Scan the listing and copy each line where the word "fill" is present.

# Records shown:
....................
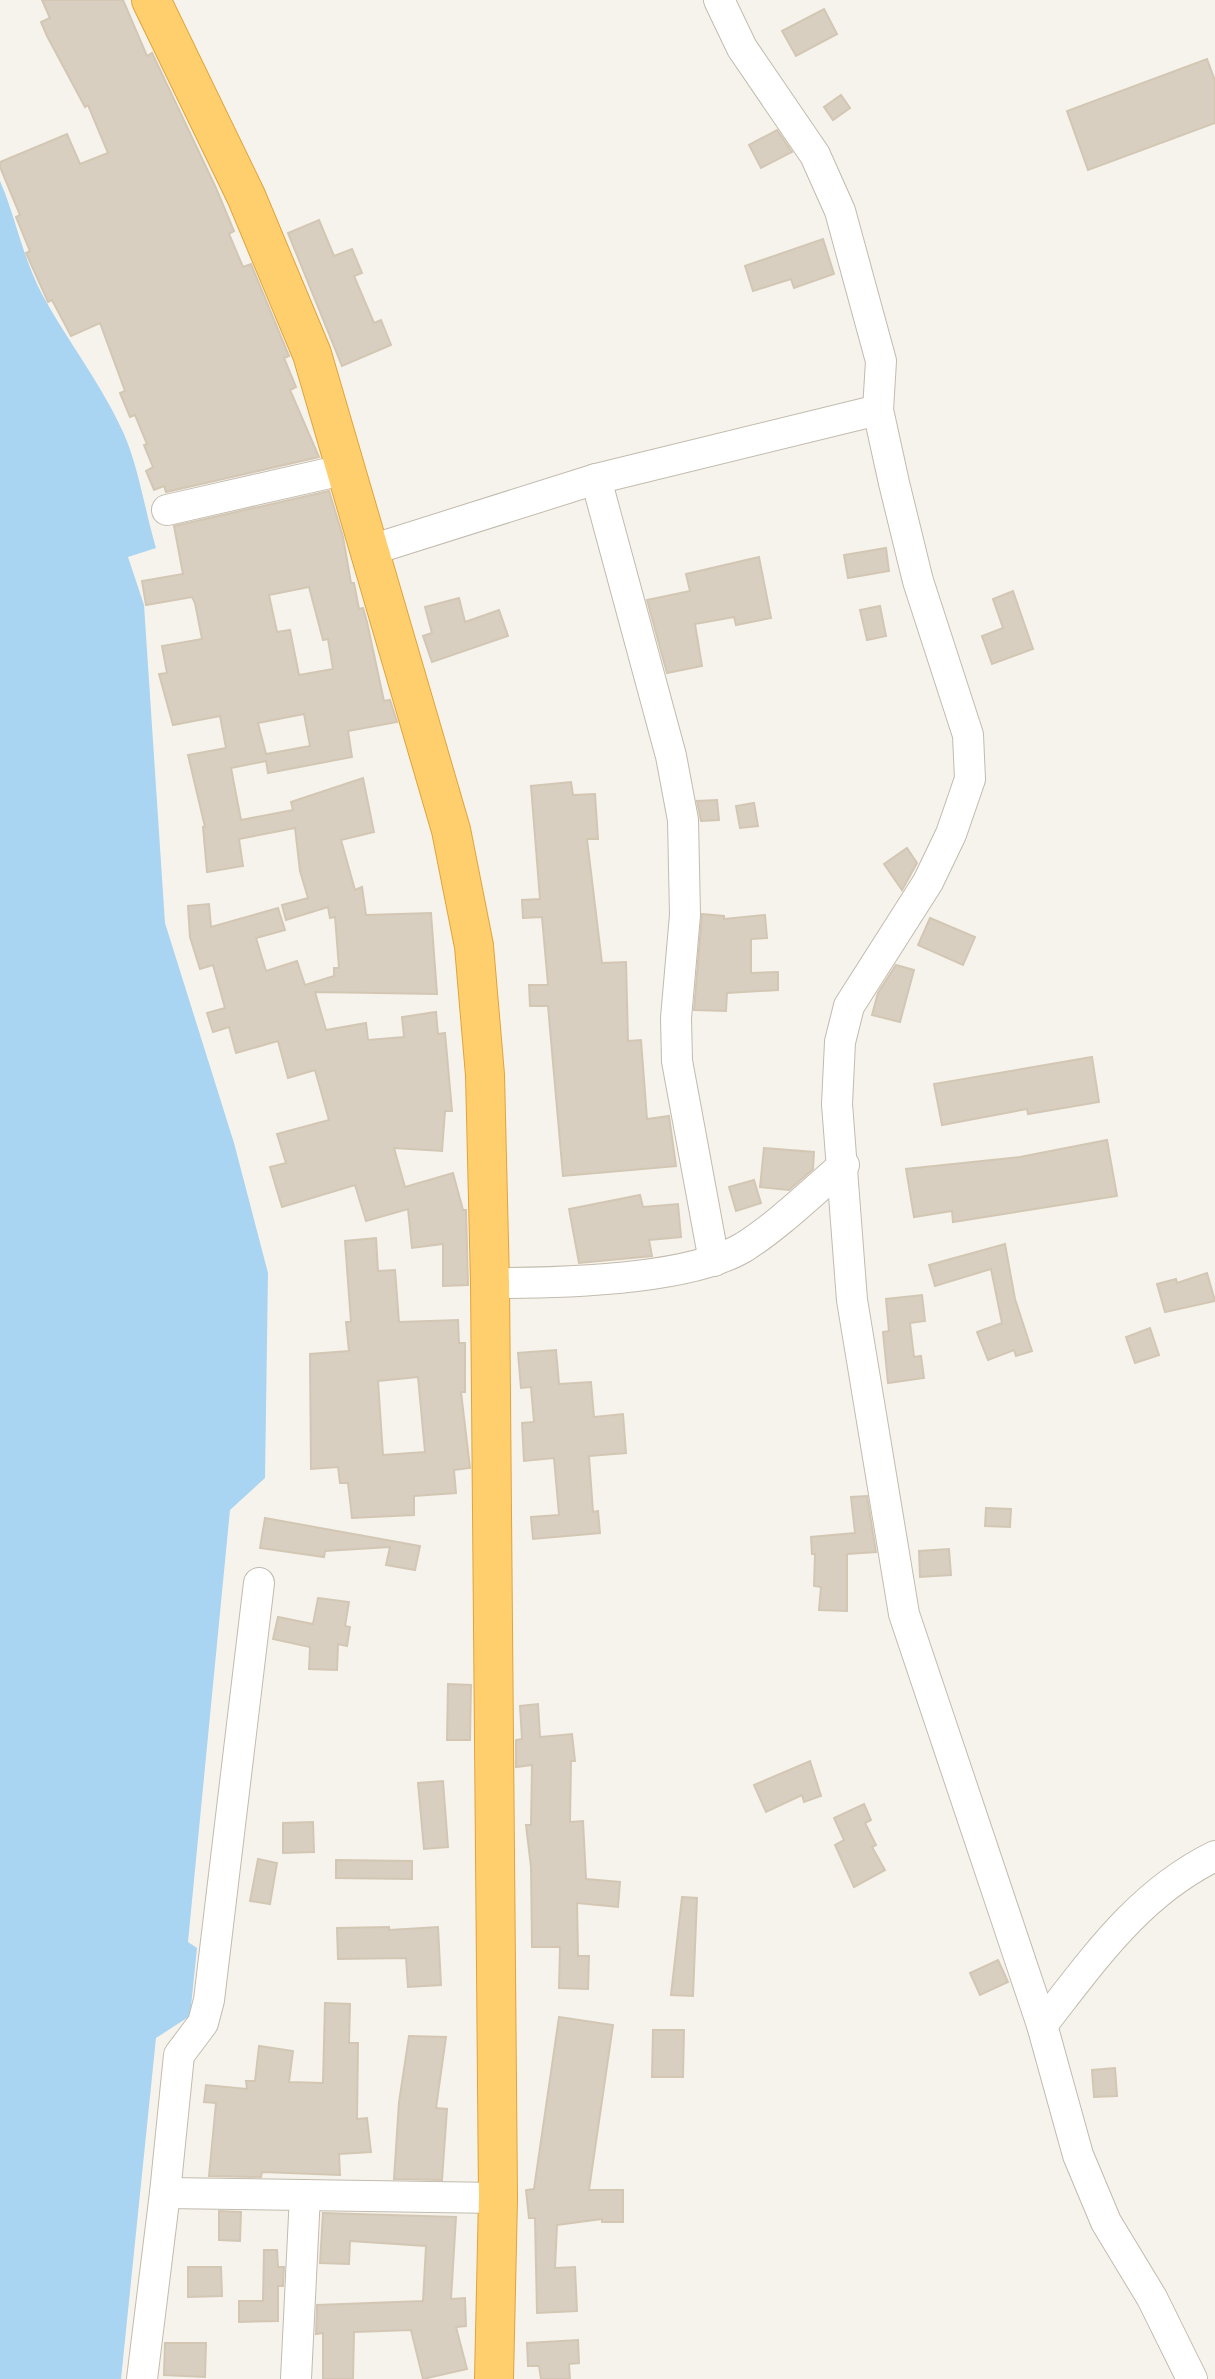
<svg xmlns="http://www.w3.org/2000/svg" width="1215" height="2379" font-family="'Roboto Condensed',sans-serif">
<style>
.water{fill:#a9d4f2}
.building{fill:#d8cfc1;stroke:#d3c7b4;stroke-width:2;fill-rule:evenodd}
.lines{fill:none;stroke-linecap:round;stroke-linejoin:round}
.minor-casing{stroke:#c2bbae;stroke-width:32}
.highway-casing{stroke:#e0a43c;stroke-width:40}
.minor{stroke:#fff;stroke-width:30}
.highway{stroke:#ffcf6e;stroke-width:38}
</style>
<rect width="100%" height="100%" fill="#f6f3ec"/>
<!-- water -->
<path class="water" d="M0,181C16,218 23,259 43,296C69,343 102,385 124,434C139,469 145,511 156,548L128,557L144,605L165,923L234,1143L268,1273L265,1478L230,1510L188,1942L197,1948L190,2016L156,2038L121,2379H0Z"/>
<!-- building -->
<g class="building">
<path d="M42,0H123L147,56L152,53L216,188L234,231L229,234L243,267L251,264L289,356L284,358L296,387L290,390L319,457L166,492L164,486L154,490L146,471L153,467L144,445L147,444L135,415L130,417L120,393L125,391L100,323L71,336L52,300L48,302L26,253L30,251L16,217L20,215L0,167V162L67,134L80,164L108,153L88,105L85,107L47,36L41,22L50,18Z"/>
<path d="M824,9L837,34L796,56L782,31Z"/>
<path d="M1207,59L1215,81V123L1088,170L1067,111Z"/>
<path d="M841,95L850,108L833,120L824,107Z"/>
<path d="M777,130L792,152L761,168L749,145Z"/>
<path d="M319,220L334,256L352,249L362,273L354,276L374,323L381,320L391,345L342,366L288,233Z"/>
<path d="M823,239L834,274L794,288L791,279L753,291L745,266Z"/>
<path d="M329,491L343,537L351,583H354L359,609L363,608L367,622L384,701L390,700L397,722L348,731L352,757L268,773L266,761L231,768L241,820L293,810L291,802L363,778L374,832L341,840L355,890L362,887L366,915L431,913L437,994L315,992L326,1030L366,1023L368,1040L404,1037L402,1017L436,1012L438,1034L445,1033L452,1111H445L442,1151L394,1148L405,1187L453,1173L463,1210H466L468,1285L443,1286V1244L412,1248L408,1209L366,1221L355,1185L282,1207L270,1167L286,1163L277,1134L329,1120L315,1070L288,1078L278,1041L236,1053L229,1027L213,1032L207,1013L225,1008L213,965L200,969L190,937L188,906L209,904L211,927L278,908L285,930L256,938L266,971L297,961L305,985L334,976V968H339L335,917L330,918L328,907L286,920L282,905L308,898L300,871L295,828L239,839L243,866L207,872L203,827H205L188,755L226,748L220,716L173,725L159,674L167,673L162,646L202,639L195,603L192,597L146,605L142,581L183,574L174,526ZM309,587L323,640L328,639L333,669L299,675L290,630L277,632L269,595ZM304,714L310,746L266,754L258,723Z"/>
<path d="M886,548L889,571L848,578L844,555Z"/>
<path d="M759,557L771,618L736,625L734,617L695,624L702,666L667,673L647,600L690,591L686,574Z"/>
<path d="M1013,591L1033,649L992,664L982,636L1003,628L993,599Z"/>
<path d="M459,598L465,622L499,610L508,636L432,662L423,636L432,633L425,607Z"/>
<path d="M880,606L886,636L867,640L860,610Z"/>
<path d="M571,782L573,795L595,794L598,839H587L602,963L626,962L628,1041L641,1040L647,1119L669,1116L676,1166L563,1176L548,1006H530L529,985H548L542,917L523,918L522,900L540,899L531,786Z"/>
<path d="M717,800L719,820L701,821L697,801Z"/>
<path d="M754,803L758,826L740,828L736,806Z"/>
<path d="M907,848L917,863L902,890L884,864Z"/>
<path d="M702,914L724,916V919L765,915L767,938L751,939V973L778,972V990L727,993L726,1011L694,1010Z"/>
<path d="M930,918L975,937L963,965L918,945Z"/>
<path d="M896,965L914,970L900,1022L872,1015L878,993Z"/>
<path d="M1092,1057L1099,1102L1028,1114L1027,1109L942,1125L934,1084Z"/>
<path d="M1107,1140L1117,1196L953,1222L952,1211L914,1217L906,1169L1020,1157Z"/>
<path d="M764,1148L814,1152L813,1169L789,1190L760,1187Z"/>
<path d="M754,1180L761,1203L736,1211L729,1187Z"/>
<path d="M640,1195L643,1207L678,1204L681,1237L649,1240L652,1256L579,1263L569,1209Z"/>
<path d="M376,1238L378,1271L395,1270L399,1322L458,1320L459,1343H465V1392H461L470,1468L454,1470L456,1493L414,1496V1515L352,1518L348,1483H340L338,1467L311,1469L310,1354L349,1351L346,1322H351L345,1241ZM418,1377L425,1452L383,1455L378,1381Z"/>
<path d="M1005,1244L1015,1299L1032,1351L1016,1356L1014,1350L988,1360L977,1332L1002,1323L991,1269L935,1286L929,1265Z"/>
<path d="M1207,1273L1215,1301L1165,1312L1157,1284L1176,1279L1177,1283Z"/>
<path d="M922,1295L925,1321L910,1323L914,1357L921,1356L924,1378L888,1383L883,1332L889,1331L886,1299Z"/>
<path d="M1150,1328L1159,1355L1135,1363L1126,1337Z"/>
<path d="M556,1350L559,1384L591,1382L594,1417L623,1414L626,1453L589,1456L593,1512L598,1511L600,1533L533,1539L531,1517L559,1515L554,1458L524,1461L522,1423L534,1422L531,1387L521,1388L518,1353Z"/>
<path d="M867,1496L876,1552L847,1554V1611L819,1610L821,1587L814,1586L815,1554H812L811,1537L855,1533L851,1497Z"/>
<path d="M986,1508L1011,1509L1010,1527L985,1526Z"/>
<path d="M265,1518L420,1546L415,1570L386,1565L390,1547L325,1551L324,1557L260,1548Z"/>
<path d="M949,1549L951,1575L920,1577L919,1551Z"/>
<path d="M318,1598L349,1602L345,1626L350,1627L347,1646L338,1644L337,1670L309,1669L310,1647L273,1639L278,1617L313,1624Z"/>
<path d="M448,1684L471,1685L470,1740H447Z"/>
<path d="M538,1704L540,1737L572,1734L575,1761H571L570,1822L583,1821L586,1879L620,1882L618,1907L577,1903L578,1956H589L588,1989L559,1988L560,1947H532L531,1867L526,1825H531L532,1765L516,1767V1740L522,1739L520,1706Z"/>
<path d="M810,1761L821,1796L804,1802L802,1795L766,1812L754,1785Z"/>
<path d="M443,1781L448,1847L424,1849L418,1783Z"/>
<path d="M864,1804L871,1820L865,1823L876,1845L872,1847L885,1870L854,1887L835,1845L844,1840L834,1818Z"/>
<path d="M313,1822L314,1852L283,1853V1823Z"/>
<path d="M258,1859L277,1863L270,1904L250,1901Z"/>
<path d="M336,1860L412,1861V1879L336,1878Z"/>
<path d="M682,1897L697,1898L693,1996L671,1995Z"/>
<path d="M389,1927V1930L438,1927L441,1985L408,1987L406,1958L338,1959L337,1928Z"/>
<path d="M998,1960L1008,1982L980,1995L970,1973Z"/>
<path d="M325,2003L350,2004L349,2043H358L357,2119L367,2118L371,2152L339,2154L340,2175L262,2172L261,2177L209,2176L216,2103L204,2102L206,2085L247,2089L246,2081H255L259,2046L293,2051L289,2082L323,2083Z"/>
<path d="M559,2017L613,2025L589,2190H623V2222H602V2219L557,2225L555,2268L575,2267L577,2311L537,2313L535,2218H529L526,2190L534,2189Z"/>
<path d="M653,2030H684L683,2077H652Z"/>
<path d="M409,2036L446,2037L436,2108L447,2109L442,2180L394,2179L399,2102Z"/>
<path d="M1115,2068L1117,2096L1094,2097L1092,2070Z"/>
<path d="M219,2211L241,2212L240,2241L219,2240Z"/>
<path d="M323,2213L456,2217L451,2299L465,2298L466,2326L456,2327L467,2369L423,2379L411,2330L354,2332L353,2379H323V2333L316,2334L317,2305L423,2301L426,2246L350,2241L349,2264L320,2263Z"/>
<path d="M264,2250H277L278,2267H284L283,2286H278V2321L239,2322V2301H263Z"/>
<path d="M188,2267H221L222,2296L188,2297Z"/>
<path d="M578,2340L579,2363L569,2364L570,2379H541L539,2366H528L527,2343Z"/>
<path d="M165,2343H206L205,2377L164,2375Z"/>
</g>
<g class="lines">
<defs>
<g id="minor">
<path d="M719,0L742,48L815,155L840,211L881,361L878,410L894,483L918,581L968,735L970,779L951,834L928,882L849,1006L840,1042L837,1104L852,1300L904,1614L1042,2025L1078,2155L1106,2222L1152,2298L1192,2379"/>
<path d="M596,479L671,756L683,820L685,915L676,1018L677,1061L714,1261"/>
<path d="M167,510L347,469"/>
<path d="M371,550L596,479L878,410"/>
<path d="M490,1283C556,1283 688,1281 744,1247C780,1224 812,1192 844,1165"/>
<path d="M1042,2025C1094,1959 1138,1894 1215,1856"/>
<path d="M165,2193L498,2198"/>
<path d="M142,2379L165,2193L179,2055L203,2023L209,2000L259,1583"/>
<path d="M296,2379L305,2195"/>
</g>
<path id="highway" d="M151,0L246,196L312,354L451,830L474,946L485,1075L490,1283L498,2198L494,2379"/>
</defs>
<!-- minor casing -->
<use href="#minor" class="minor-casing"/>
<!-- highway casing -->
<use href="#highway" class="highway-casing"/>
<!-- minor -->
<use href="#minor" class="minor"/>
<!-- highway -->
<use href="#highway" class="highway"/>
</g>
</svg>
....................
# Result for this task:
.water{fill:#a9d4f2}
.building{fill:#d8cfc1;stroke:#d3c7b4;stroke-width:2;fill-rule:evenodd}
.lines{fill:none;stroke-linecap:round;stroke-linejoin:round}
<rect width="100%" height="100%" fill="#f6f3ec"/>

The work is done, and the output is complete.